After a surgeon removes a portion of the colon, she sutures the two loose ends of the colon together with stitches. If this newly created intestinal connection does not heal properly, patients can experience colon leakage as a postsurgical complication of colectomy, according to the University of Chicago Medical Center. Colon leakage causes ingested food products contained within the colon to leak into the abdominal cavity. Patients who develop this complication of surgery are at risk of developing a severe abdominal infection called peritonitis. Symptoms of this infection include increased abdominal pain or swelling, fever or upset stomach, and affected patients should receive immediately medical care.

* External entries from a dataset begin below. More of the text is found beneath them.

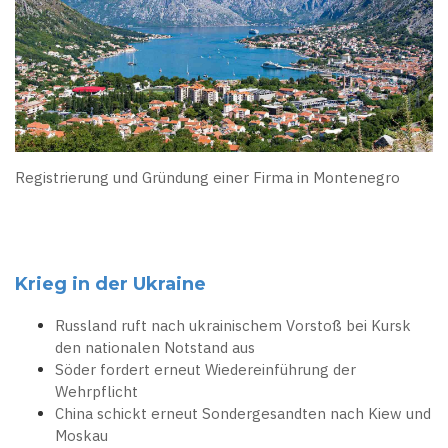
Registrierung und Gründung einer Firma in Montenegro
Krieg in der Ukraine
Russland ruft nach ukrainischem Vorstoß bei Kursk
den nationalen Notstand aus
Söder fordert erneut Wiedereinführung der
Wehrpflicht
China schickt erneut Sondergesandten nach Kiew und
Moskau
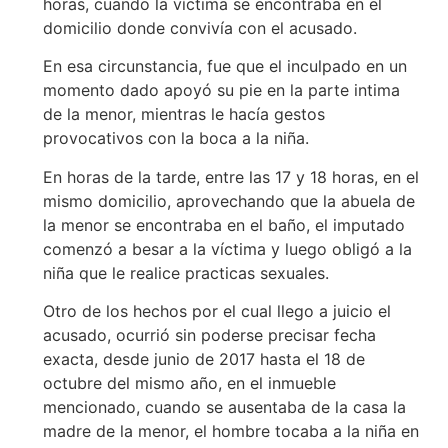
horas, cuando la víctima se encontraba en el
domicilio donde convivía con el acusado.
En esa circunstancia, fue que el inculpado en un
momento dado apoyó su pie en la parte intima
de la menor, mientras le hacía gestos
provocativos con la boca a la niña.
En horas de la tarde, entre las 17 y 18 horas, en el
mismo domicilio, aprovechando que la abuela de
la menor se encontraba en el baño, el imputado
comenzó a besar a la víctima y luego obligó a la
niña que le realice practicas sexuales.
Otro de los hechos por el cual llego a juicio el
acusado, ocurrió sin poderse precisar fecha
exacta, desde junio de 2017 hasta el 18 de
octubre del mismo año, en el inmueble
mencionado, cuando se ausentaba de la casa la
madre de la menor, el hombre tocaba a la niña en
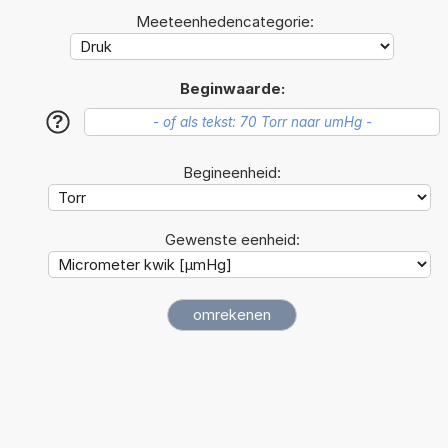
Meeteenhedencategorie:
Beginwaarde:
?
Begineenheid:
Gewenste eenheid:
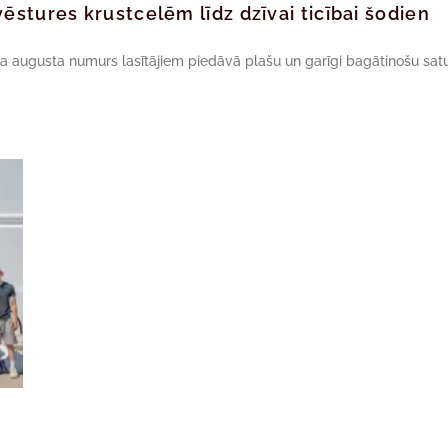
ēstures krustcelēm līdz dzīvai ticībai šodien
da augusta numurs lasītājiem piedāvā plašu un garīgi bagātinošu satu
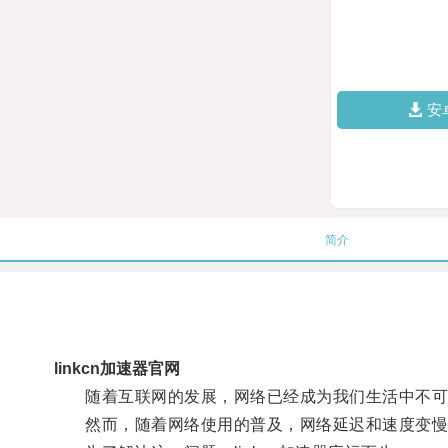
安
简介
linkcn加速器官网
随着互联网的发展，网络已经成为我们生活中不可
然而，随着网络使用的普及，网络延迟和速度变慢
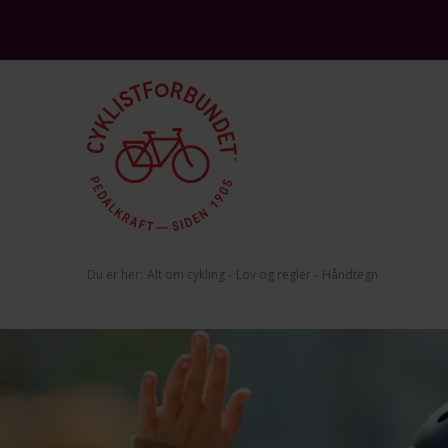
This site is protected by reCAPTCHA and the Google
and
Privacy Policy
Terms 
Du er her:
Alt om cykling
Lov og regler
Håndtegn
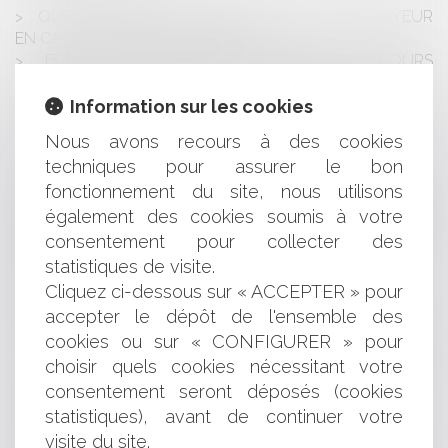
QUELLES SONT LES OBLIGATIONS DE L'EMPLOYEUR
EN CAS DE FORTES CHALEURS ?
FONCTION PUBLIQUE TERRITORIALE : RECOURS
ABUSIF AUX CDD ET DROIT À INDEMNISATION DE
L’AGENT
Information sur les cookies
LE RECLASSEMENT DU SALARIÉ DÉCLARÉ INAPTE
Nous avons recours à des cookies
SOUS CONTRÔLE DU MÉDECIN DU TRAVAIL :
techniques pour assurer le bon
NOUVELLE PRÉCISION DE LA COUR DE CASSATION
fonctionnement du site, nous utilisons
MARCHÉS PUBLICS : POINT DE DÉPART DU DÉLAI
OUVERT AU TITULAIRE POUR TRANSMETTRE SON
également des cookies soumis à votre
PROJET DE DÉCOMPTE FINAL EN L’ABSENCE DE
consentement pour collecter des
DÉCISION DE RÉCEPTION
statistiques de visite.
DÉONTOLOGIE DES PRATICIENS DE SANTÉ :
Cliquez ci-dessous sur « ACCEPTER » pour
CONCILIER LANCEUR D’ALERTE ET RAPPORTS DE
accepter le dépôt de l'ensemble des
BONNE CONFRATERNITÉ
cookies ou sur « CONFIGURER » pour
INTERDICTION DU RENOUVELLEMENT
choisir quels cookies nécessitant votre
AUTOMATIQUE DES CONCESSIONS D’OCCUPATION DU
consentement seront déposés (cookies
DOMAINE PUBLIC MARITIME
PANNEAUX PHOTOVOLTAÏQUES ET ÉLÉMENTS
statistiques), avant de continuer votre
D'ÉQUIPEMENT
visite du site.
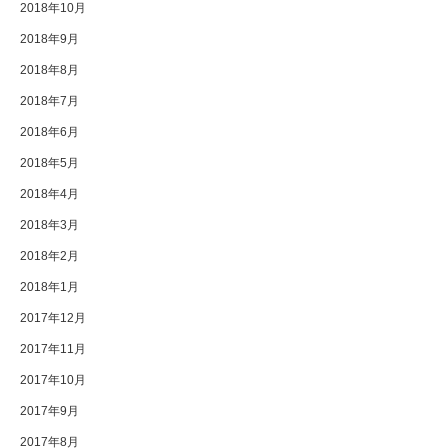
2018年10月
2018年9月
2018年8月
2018年7月
2018年6月
2018年5月
2018年4月
2018年3月
2018年2月
2018年1月
2017年12月
2017年11月
2017年10月
2017年9月
2017年8月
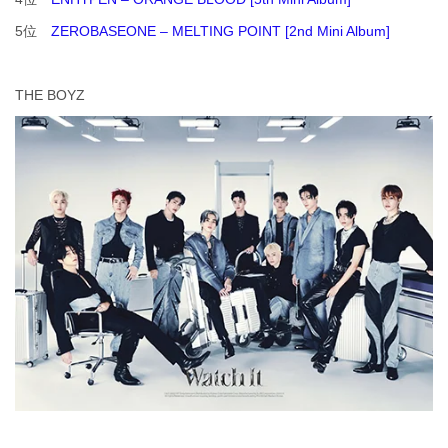
5位
ZEROBASEONE – MELTING POINT [2nd Mini Album]
THE BOYZ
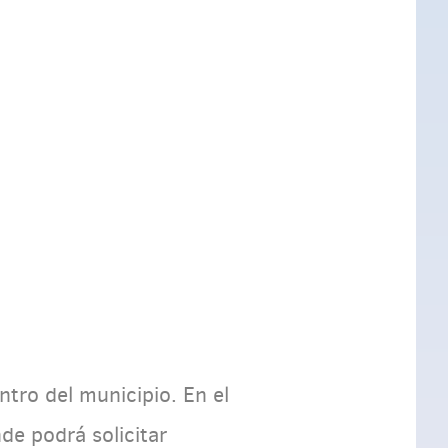
tro del municipio. En el
de podrá solicitar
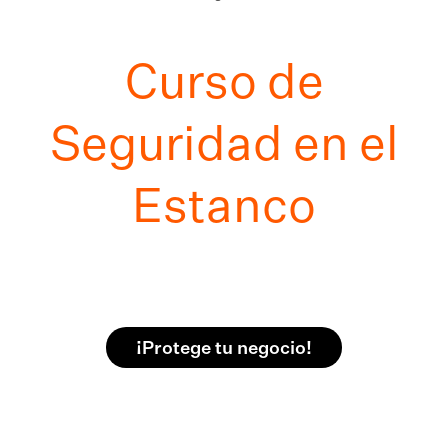
Curso de
Seguridad en el
Estanco
¡Protege tu negocio!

In the absence of appropriate treatment, peritonitis can lead to a life-threatening infection of the bloodstream called sepsis.

Organ Damage

Organ damage is a potential postsurgical complication of a colectomy. During surgery, a surgeon can accidentally damage organs proximal to the large intestine, such as the bladder or small intestines, explains. Damage to these organs during a colectomy can lead to bowel movement or urination problems after surgery. Typically, organ damage is detected by a surgeon during a colectomy, allowing him to immediately repair the site of injury. Patients may require additional surgery to repair organ damage that isn't detected until after a colectomy.

Blood Clots

Surgical procedures, such as colectomy, increase a patient's risk of developing postsurgical blood clot complications. A blood clot is a sticky mass of blood that typically adheres to the inside of a deep vein in the legs, Kaiser Permanente warns. This mass can interfere with the normal flow of blood to the legs, leading to symptoms of leg pain, swelling or discoloration. In certain causes, a leg vein blood clot can detach and flow along the bloodstream into a patient's lungs. This life-threatening complication is called a pulmonary embolism and requires emergency medical attention.

Bleeding or Infection

Patients who undergo a colectomy can develop postsurgical bleeding or infection complications. Excessive bleeding may require patients to receive a blood transfusion to restore normal blood levels in the body. An infection can cause increased abdominal pain, watery diarrhea or fever and antibiotic medication is generally necessary to resolve infection complications.